◆ **Activity**:
Put each line of the listing below into a Markdown table with the columns "Row" and "Line," numbering the rows in order and leaving out any blank lines.

Source records:
---

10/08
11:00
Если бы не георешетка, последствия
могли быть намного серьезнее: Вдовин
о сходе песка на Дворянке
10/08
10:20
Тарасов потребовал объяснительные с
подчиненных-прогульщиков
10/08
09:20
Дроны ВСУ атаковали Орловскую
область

---

◆ **Exercise response**:
| Row | Line |
|---|---|
| 1 | 10/08 |
| 2 | 11:00 |
| 3 | Если бы не георешетка, последствия |
| 4 | могли быть намного серьезнее: Вдовин |
| 5 | о сходе песка на Дворянке |
| 6 | 10/08 |
| 7 | 10:20 |
| 8 | Тарасов потребовал объяснительные с |
| 9 | подчиненных-прогульщиков |
| 10 | 10/08 |
| 11 | 09:20 |
| 12 | Дроны ВСУ атаковали Орловскую |
| 13 | область |